> [Task goal]:
Only the lines from the one that contains "Refer to AutoBorne" to the end of the material below are wanted, each duplicated exactly.

> [Supplied information]:

BEGIN

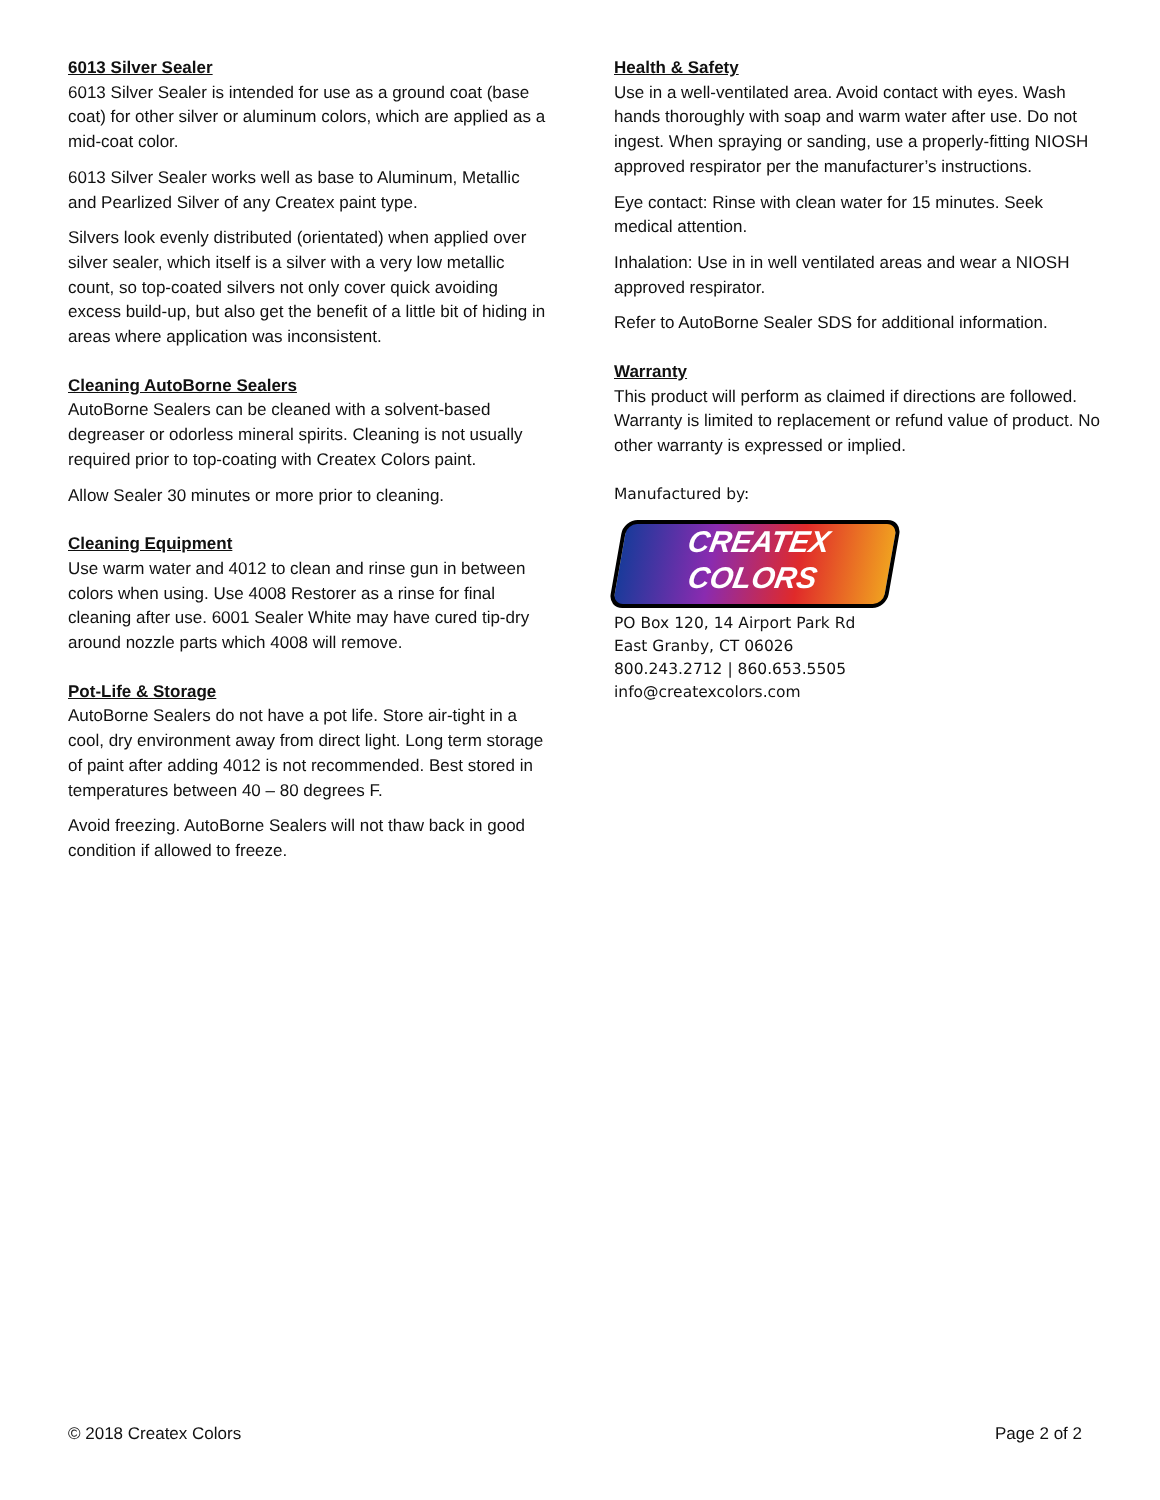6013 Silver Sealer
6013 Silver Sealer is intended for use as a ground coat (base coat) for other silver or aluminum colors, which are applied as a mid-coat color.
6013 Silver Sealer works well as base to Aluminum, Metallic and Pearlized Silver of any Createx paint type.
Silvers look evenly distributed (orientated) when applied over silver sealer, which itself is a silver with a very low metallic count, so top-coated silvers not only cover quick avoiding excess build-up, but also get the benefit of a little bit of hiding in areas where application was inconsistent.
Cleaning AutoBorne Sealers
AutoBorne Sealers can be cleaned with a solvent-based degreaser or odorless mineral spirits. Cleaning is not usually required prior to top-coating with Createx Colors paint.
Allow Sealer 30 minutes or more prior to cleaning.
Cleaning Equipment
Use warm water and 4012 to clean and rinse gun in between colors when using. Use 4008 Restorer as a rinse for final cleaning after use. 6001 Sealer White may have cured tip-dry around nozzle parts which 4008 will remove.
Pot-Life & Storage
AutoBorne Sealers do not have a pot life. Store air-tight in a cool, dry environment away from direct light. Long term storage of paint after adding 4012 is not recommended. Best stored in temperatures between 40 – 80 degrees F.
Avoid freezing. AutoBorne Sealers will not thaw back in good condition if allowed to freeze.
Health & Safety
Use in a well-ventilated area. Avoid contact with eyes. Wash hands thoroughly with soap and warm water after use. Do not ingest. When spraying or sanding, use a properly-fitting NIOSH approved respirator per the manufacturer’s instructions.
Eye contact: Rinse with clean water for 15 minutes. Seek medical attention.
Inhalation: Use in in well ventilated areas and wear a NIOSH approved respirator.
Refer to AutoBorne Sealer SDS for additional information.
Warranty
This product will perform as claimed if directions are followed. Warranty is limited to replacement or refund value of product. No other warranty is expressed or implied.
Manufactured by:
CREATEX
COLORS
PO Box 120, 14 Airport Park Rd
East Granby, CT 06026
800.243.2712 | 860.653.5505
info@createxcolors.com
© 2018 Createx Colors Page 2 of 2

END

> [Written answer]:
Refer to AutoBorne Sealer SDS for additional information.
Warranty
This product will perform as claimed if directions are followed. Warranty is limited to replacement or refund value of product. No other warranty is expressed or implied.
Manufactured by:
CREATEX
COLORS
PO Box 120, 14 Airport Park Rd
East Granby, CT 06026
800.243.2712 | 860.653.5505
info@createxcolors.com
© 2018 Createx Colors Page 2 of 2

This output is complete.